FRAGMENTO DE PÁGINA:
•••

Quizás porque hemos sido siempre y yo mismo provengo de lo más profundo de una sociedad rural, me gusta mucho hablar de los animales. Es el viejo recurso que ya empleaban los clásicos griegos (grandes animadores y fundadores de la polis, la ciudad, pero provinentes ellos mismos, como todos, de la sedentarización de las sociedades agrarias): las fábulas como método de ilustrar y de mostrar.
Si les prestáramos más atención seguirían en el centro de toda pedagogía, pues ellos tienen otros recursos biológicos que el ser humano ya no tiene o ha olvidado.
Ellos son un termómetro de la salud circundante. Y en Ibiza vamos apañados si empleamos la observación de los animales para descubrir síntomas. Quiero decir que hemos traginado mucho, hemos trastocado el orden de las cosas y hemos dejado las islas hechas un caos que no hay por donde coger.
Ahora se pretenden aplicar apaños y soluciones de urgencia. Pero hemos alterado el orden cósmico, o sea el orden ordenado y nuestros pájaros no se reproducen o han desaparecido. Tenemos problemas en los acantilados y en el mar, como en el caso de la pardela y otras aves que desconozco.

•••

MATERIAL PROPORCIONADO:
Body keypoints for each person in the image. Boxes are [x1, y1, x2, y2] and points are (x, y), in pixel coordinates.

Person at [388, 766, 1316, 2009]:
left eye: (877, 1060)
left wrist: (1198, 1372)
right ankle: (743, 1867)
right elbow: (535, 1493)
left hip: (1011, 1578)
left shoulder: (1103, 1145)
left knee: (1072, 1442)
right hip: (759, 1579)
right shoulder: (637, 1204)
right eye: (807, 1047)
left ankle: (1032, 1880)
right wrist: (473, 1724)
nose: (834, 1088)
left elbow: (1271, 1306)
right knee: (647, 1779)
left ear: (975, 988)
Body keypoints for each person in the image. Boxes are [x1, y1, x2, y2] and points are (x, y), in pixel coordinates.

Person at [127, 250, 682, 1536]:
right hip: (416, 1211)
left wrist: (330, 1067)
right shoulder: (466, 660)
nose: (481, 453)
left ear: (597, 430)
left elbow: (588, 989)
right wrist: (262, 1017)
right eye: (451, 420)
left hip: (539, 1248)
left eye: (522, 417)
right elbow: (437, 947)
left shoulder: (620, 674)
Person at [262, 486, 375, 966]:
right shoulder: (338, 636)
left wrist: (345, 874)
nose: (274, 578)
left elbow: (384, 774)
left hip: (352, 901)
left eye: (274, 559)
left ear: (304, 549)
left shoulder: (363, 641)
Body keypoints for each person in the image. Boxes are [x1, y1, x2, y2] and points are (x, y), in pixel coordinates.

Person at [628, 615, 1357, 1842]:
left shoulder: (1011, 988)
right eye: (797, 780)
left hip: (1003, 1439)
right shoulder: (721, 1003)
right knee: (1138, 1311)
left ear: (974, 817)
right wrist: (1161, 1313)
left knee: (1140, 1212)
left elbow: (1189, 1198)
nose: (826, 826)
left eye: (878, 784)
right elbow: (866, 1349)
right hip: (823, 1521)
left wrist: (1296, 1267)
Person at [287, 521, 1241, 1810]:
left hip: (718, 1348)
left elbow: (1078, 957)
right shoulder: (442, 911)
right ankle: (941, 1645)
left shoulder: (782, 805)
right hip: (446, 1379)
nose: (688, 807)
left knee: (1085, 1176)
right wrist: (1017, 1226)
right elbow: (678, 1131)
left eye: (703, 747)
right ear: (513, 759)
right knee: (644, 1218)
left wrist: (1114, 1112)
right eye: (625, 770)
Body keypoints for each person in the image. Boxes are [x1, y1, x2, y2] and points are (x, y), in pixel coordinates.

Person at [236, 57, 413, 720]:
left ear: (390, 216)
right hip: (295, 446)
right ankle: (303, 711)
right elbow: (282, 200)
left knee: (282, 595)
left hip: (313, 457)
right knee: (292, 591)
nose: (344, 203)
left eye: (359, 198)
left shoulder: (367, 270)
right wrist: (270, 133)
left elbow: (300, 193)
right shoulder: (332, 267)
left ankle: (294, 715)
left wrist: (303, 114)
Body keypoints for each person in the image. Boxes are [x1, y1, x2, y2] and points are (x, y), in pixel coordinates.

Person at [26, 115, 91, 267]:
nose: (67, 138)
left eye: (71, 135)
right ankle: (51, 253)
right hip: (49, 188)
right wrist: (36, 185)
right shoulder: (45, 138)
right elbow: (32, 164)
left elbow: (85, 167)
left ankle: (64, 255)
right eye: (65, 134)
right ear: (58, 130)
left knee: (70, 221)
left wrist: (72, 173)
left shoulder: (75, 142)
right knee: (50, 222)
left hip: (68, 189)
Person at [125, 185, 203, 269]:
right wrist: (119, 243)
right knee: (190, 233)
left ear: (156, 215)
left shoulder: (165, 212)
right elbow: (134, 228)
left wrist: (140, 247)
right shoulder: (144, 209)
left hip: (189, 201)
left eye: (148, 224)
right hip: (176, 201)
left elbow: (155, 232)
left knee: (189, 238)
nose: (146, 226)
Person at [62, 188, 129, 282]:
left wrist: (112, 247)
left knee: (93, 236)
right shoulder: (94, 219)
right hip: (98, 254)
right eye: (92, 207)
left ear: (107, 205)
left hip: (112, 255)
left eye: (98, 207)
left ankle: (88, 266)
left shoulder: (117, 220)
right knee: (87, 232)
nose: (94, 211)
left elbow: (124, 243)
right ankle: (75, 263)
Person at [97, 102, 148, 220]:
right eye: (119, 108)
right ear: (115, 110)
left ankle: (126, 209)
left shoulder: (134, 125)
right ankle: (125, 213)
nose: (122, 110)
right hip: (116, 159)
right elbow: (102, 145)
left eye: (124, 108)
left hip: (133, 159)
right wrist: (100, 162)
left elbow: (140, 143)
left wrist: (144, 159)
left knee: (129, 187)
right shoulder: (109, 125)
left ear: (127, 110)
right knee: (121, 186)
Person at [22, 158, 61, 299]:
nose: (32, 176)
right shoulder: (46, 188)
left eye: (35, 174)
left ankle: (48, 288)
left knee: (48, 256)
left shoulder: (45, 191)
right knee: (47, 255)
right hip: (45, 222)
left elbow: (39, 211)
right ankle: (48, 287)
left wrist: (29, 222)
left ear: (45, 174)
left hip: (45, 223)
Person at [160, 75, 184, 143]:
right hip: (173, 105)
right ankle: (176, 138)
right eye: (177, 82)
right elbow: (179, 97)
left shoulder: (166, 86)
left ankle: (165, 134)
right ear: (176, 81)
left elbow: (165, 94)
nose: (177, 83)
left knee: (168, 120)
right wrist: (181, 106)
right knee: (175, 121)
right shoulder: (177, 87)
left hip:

•••

QUÉ SE PIDE:
En el texto sobre los animales de Ibiza, ¿qué ave se nombra al hablar de los problemas en los acantilados y en el mar?

SOLUCIÓN DEL EJERCICIO:
La pardela.